== SUPPLIED INFORMATION ==

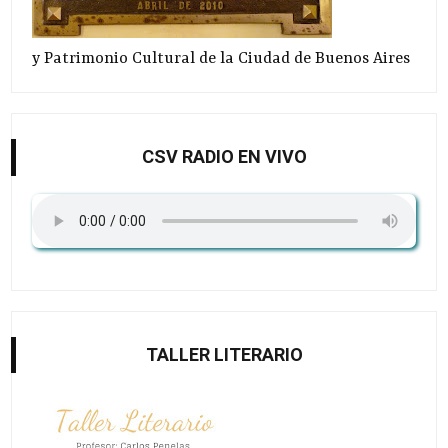
y Patrimonio Cultural de la Ciudad de Buenos Aires
CSV RADIO EN VIVO
TALLER LITERARIO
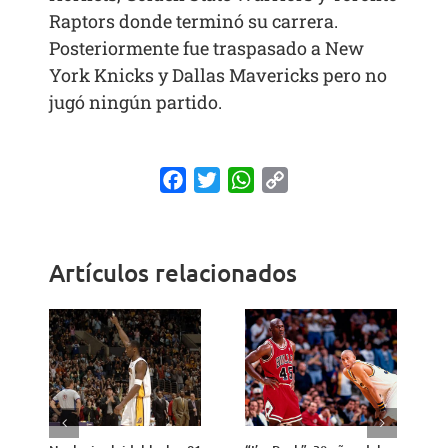
Raptors donde terminó su carrera.
Posteriormente fue traspasado a New
York Knicks y Dallas Mavericks pero no
jugó ningún partido.
Facebook
Twitter
WhatsApp
Copy
Link
Artículos relacionados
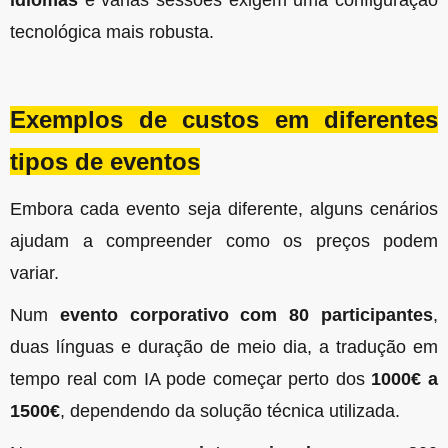
idiomas
e várias sessões exigem uma configuração
tecnológica mais robusta.
Exemplos de custos em diferentes
tipos de eventos
Embora cada evento seja diferente, alguns cenários
ajudam a compreender como os preços podem
variar.
Num
evento corporativo com 80 participantes
,
duas línguas e duração de meio dia, a tradução em
tempo real com IA pode começar perto dos
1000€ a
1500€
, dependendo da solução técnica utilizada.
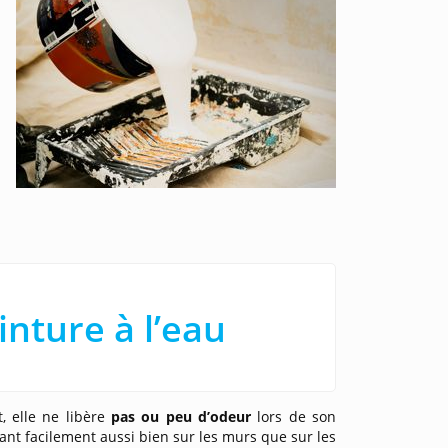
inture à l’eau
t, elle ne libère
pas ou peu d’odeur
lors de son
ant facilement aussi bien sur les murs que sur les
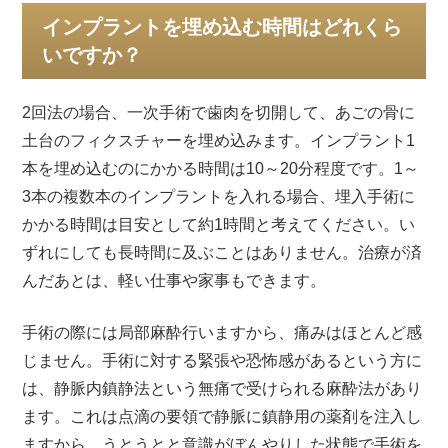
稿
インプラントを埋め込む時間はどれくら
日:
いですか？
2回法の場合、一次手術で歯肉を切開して、あごの骨に
土台のフィクスチャーを埋め込みます。インプラント1
本を埋め込むのにかかる時間は10～20分程度です。1～
3本の複数本のインプラントを入れる場合、埋入手術に
かかる時間は目安として約1時間と考えてください。い
ずれにしても長時間に及ぶことはありません。治療が済
んだあとは、軽い仕事や家事もできます。
手術の際には局部麻酔行いますから、痛みはほとんど感
じません。手術に対する緊張や恐怖感があるという方に
は、静脈内鎮静法という無痛で受けられる麻酔法があり
ます。これは点滴の要領で静脈に鎮静用の薬剤を注入し
ますから、うとうとと意識がぼんやりした状態で手術を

===

WORK INSTRUCTIONS:
Reproduce word for word everything from the start of the items down through the line containing "Artículos relacionados", leaving out the pictures.

ANSWER TO THIS EXERCISE:
y Patrimonio Cultural de la Ciudad de Buenos Aires
CSV RADIO EN VIVO
TALLER LITERARIO
Raptors donde terminó su carrera.
Posteriormente fue traspasado a New
York Knicks y Dallas Mavericks pero no
jugó ningún partido.
Facebook
Twitter
WhatsApp
Copy
Link
Artículos relacionados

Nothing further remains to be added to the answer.